▸ ABOUT THIS EXERCISE: Gather each line of the material below that contains the word "value".

[[ SUPPLIED MATERIAL, beginning ]]

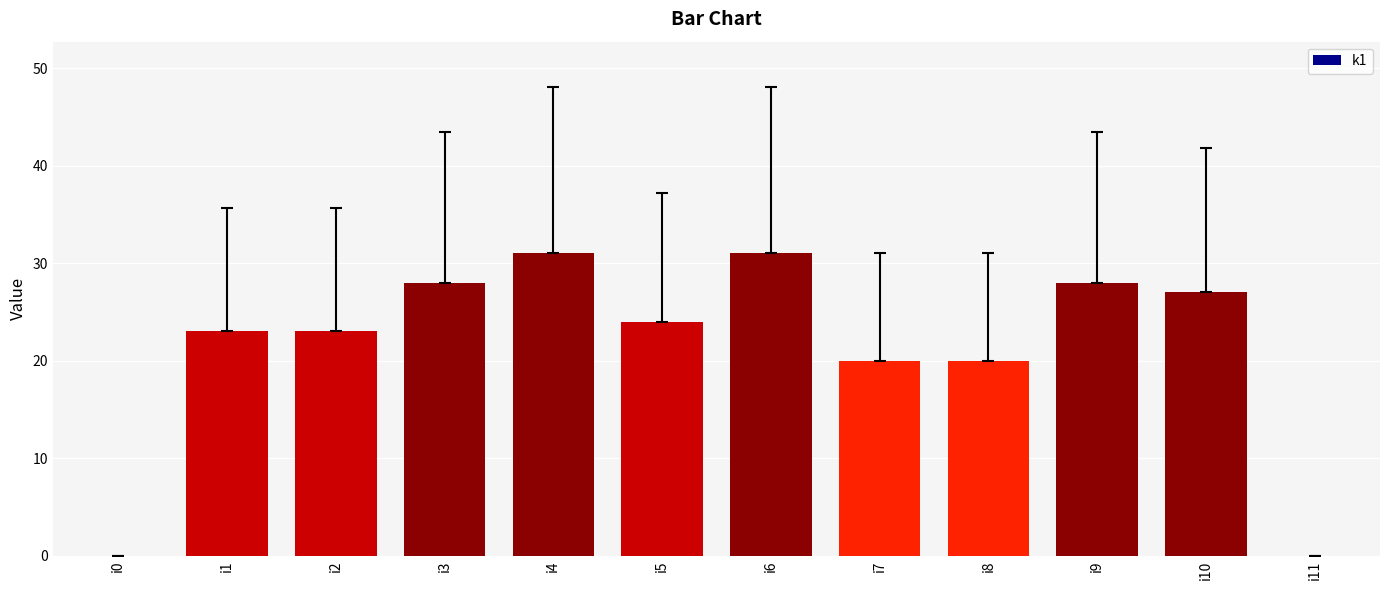

What is the greatest value displayed?

31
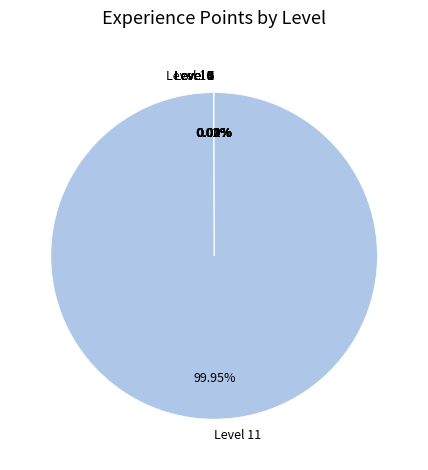

What is the majority slice?

Level 11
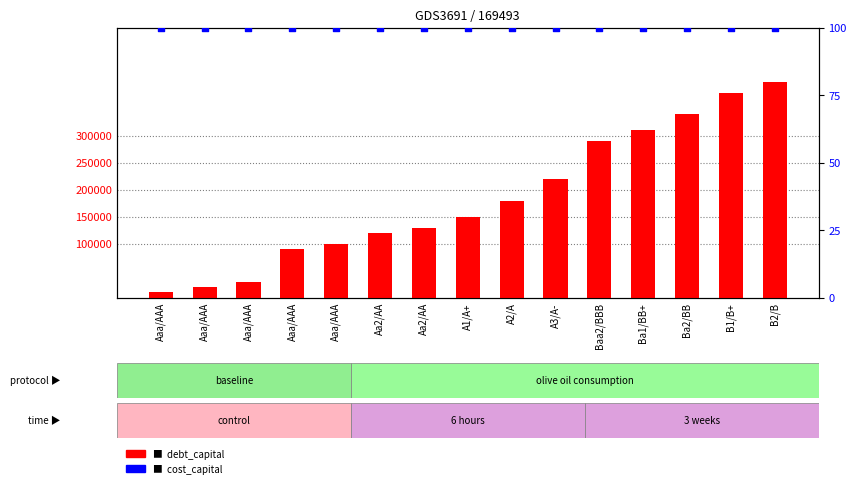

Which series contains the lowest Y value?

cost_capital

[[ SUPPLIED MATERIAL, end ]]

▸ ANSWER BOX:
What is the greatest value displayed?
Which series contains the lowest Y value?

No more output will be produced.